Removing him from his position is not to be vengeful. It’s to protect him and others, including his family. It’s to hold him accountable and allow him to start getting the help he needs. He should not be abandoned in the way his victims were. Whatever is required in terms of therapy and financial support for this pastor AND his family to get the help they need, the church should pay for. He’s one of yours, and so is his family. You are a large denomination with plenty of resources and access to the right kind of help they need to find healing as a family. Help them heal. Who knows…maybe full restoration into a pastoral position one day is an option. The longer this goes on, the harder and less likely that option will be. Look for therapy outside of your denomination. If it means paying their mortgage and bills so that they can fully focus on healing and restoration, I think that’s reasonable and what justice can look like in this situation.
2. You need to apologize publicly, personally, and profusely (the Alliance taught me about the beauty of alliteration!) to the women you have hurt and alienated.
An apology is more than just words. Repentance requires action. You should offer any assistance that may be needed for them to find healing, whether through therapy or otherwise. The harm and disillusionment some of those involved feel is partially your fault. Own the parts you can own and seek forgiveness through action.
3. Develop a real and more effective policy on sexual assault, sexual harassment, grooming, etc…

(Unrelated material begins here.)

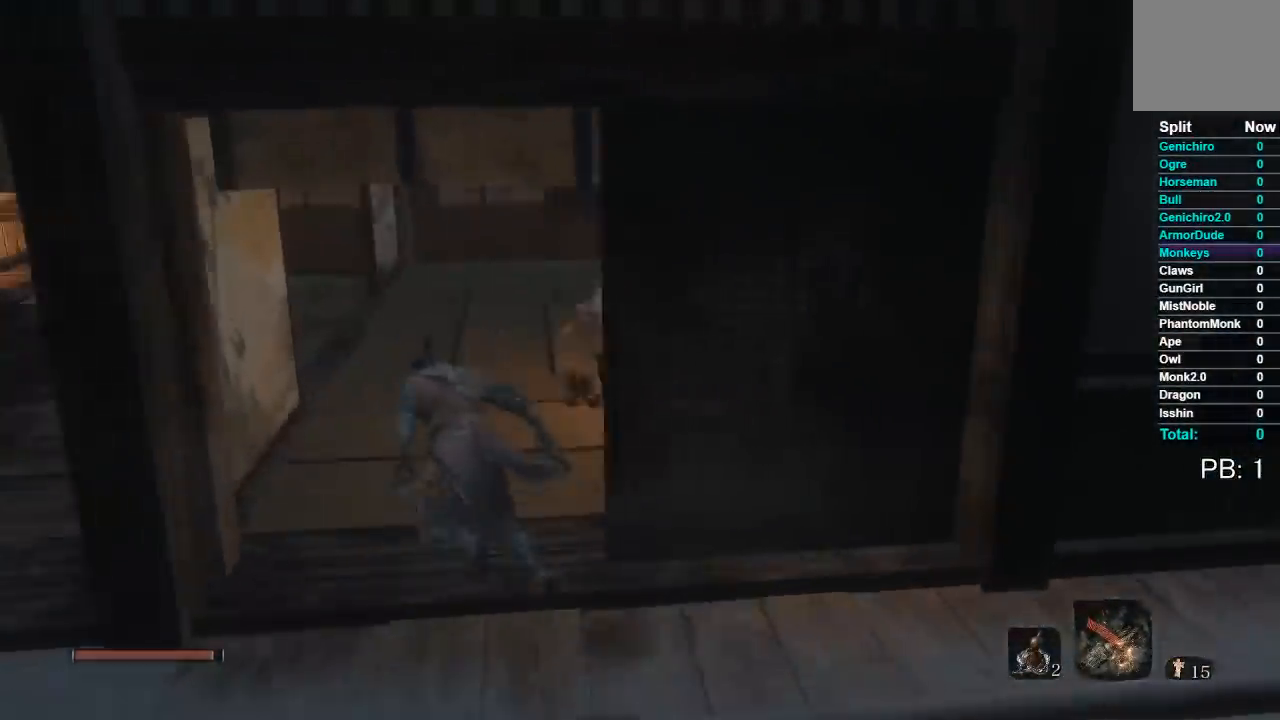
{"dt_ms": 500, "buttons": [], "left_stick": "up", "right_stick": "center", "button_events": [[283, "B", "up"]]}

The biblical model from the book of Matthew only works if the repentance is genuine and justice is truly served, neither of which happened in this case. Any accusations of this nature should go immediately to an outside party for investigation. Some denominations are already changing their policies to go immediately to Police to ensure it is handled correctly.
These policies need to be heavily influenced, led and discussed by women before being implemented. A group of men should not be the ones deciding how to make this situation better. This may not seem relevant, but if women can’t serve in equal capacities to men, like lead pastor or elder, you are setting up more situations like this.
Perhaps sending staff and elders to conferences that deal directly with church abuse to understand how prevalent and deep this problem is in faith communities. Here is one local example, but there are so many different options https://mbcm.ca/churchtoo2019/
4. Believe women.
You had numerous accusations. You received or had access to the same documentation and evidence that we did. You had cries for help and many people in your church seeking justice. A significant amount of women left this church. A female pastor on staff not only left the church, but surrendered her Alliance ordination over the lack of action and real justice. Believe women and take things seriously the first time.
This letter is addressed to you as a denomination, but it’s meant for all those (including myself) who have to change the way we view and treat women, both in the church and society.
Looking forward to seeing your response, both in word and action.